*** RECORD EXTRACTS Section Begins ***

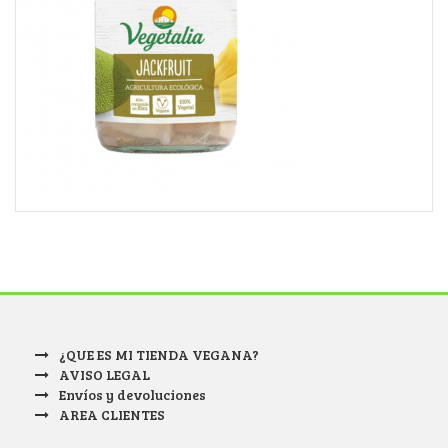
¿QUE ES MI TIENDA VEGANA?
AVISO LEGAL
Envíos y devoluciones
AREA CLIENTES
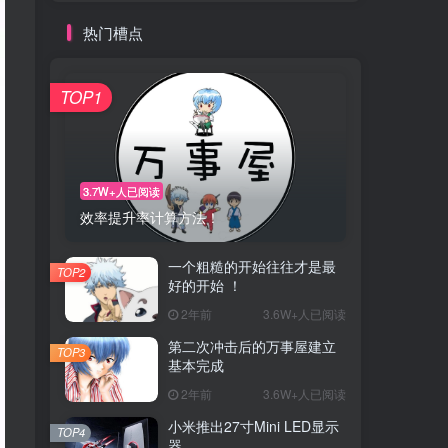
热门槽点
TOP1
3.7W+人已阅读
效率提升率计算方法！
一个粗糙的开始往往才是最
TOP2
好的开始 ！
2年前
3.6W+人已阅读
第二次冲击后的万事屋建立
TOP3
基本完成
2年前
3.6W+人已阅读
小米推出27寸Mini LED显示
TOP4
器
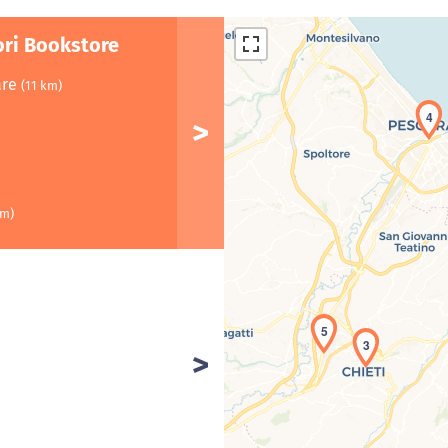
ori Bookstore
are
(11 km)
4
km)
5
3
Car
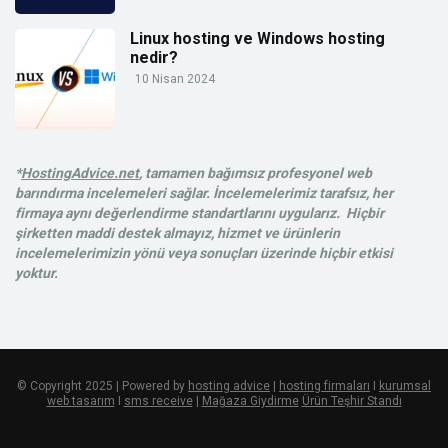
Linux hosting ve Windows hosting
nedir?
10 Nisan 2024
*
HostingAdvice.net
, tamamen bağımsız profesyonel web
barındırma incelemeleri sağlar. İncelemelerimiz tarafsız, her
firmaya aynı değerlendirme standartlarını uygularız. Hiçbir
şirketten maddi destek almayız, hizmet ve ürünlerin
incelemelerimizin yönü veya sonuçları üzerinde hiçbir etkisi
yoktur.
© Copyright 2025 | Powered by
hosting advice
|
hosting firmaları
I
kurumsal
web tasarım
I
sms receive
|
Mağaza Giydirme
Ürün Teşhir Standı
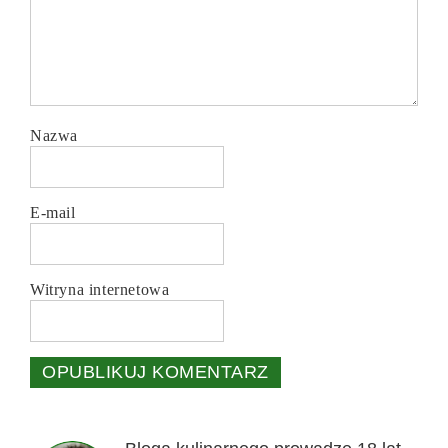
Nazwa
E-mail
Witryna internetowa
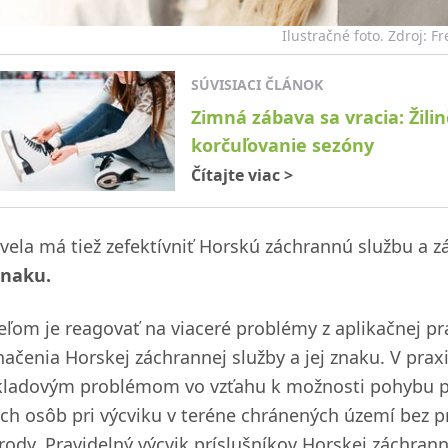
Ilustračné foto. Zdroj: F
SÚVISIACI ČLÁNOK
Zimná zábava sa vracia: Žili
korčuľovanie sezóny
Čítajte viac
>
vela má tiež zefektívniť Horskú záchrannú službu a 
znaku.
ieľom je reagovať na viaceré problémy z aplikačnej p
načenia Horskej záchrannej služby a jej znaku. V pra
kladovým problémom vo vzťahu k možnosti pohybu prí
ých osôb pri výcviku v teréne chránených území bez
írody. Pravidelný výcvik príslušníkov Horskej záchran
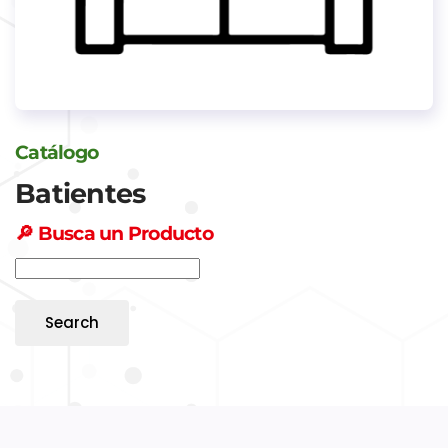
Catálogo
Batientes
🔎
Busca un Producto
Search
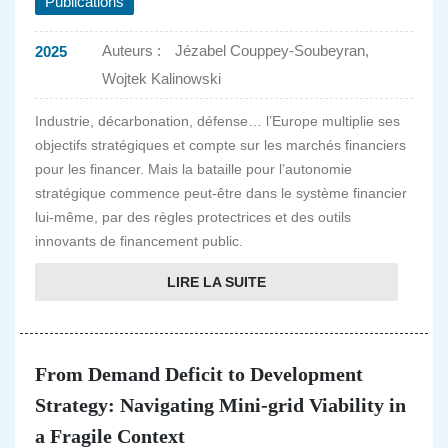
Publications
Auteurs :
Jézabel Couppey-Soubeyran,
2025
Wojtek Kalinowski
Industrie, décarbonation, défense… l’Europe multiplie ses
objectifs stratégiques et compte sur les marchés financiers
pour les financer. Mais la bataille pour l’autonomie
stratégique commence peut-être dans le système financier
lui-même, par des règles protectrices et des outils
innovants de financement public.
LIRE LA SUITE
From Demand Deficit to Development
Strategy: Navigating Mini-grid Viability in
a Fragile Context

*** RECORD EXTRACTS Section Ends ***

WORK ORDER
Output nothing but the lines from the line with "ých osôb pri" through the last line of the material above, please, word for word and without the pictures.

OUTPUT FOR THIS EXERCISE
ých osôb pri výcviku v teréne chránených území bez
írody. Pravidelný výcvik príslušníkov Horskej záchran
Catálogo
Batientes
🔎
Busca un Producto
Search
Publications
Auteurs :
Jézabel Couppey-Soubeyran,
2025
Wojtek Kalinowski
Industrie, décarbonation, défense… l’Europe multiplie ses
objectifs stratégiques et compte sur les marchés financiers
pour les financer. Mais la bataille pour l’autonomie
stratégique commence peut-être dans le système financier
lui-même, par des règles protectrices et des outils
innovants de financement public.
LIRE LA SUITE
From Demand Deficit to Development
Strategy: Navigating Mini-grid Viability in
a Fragile Context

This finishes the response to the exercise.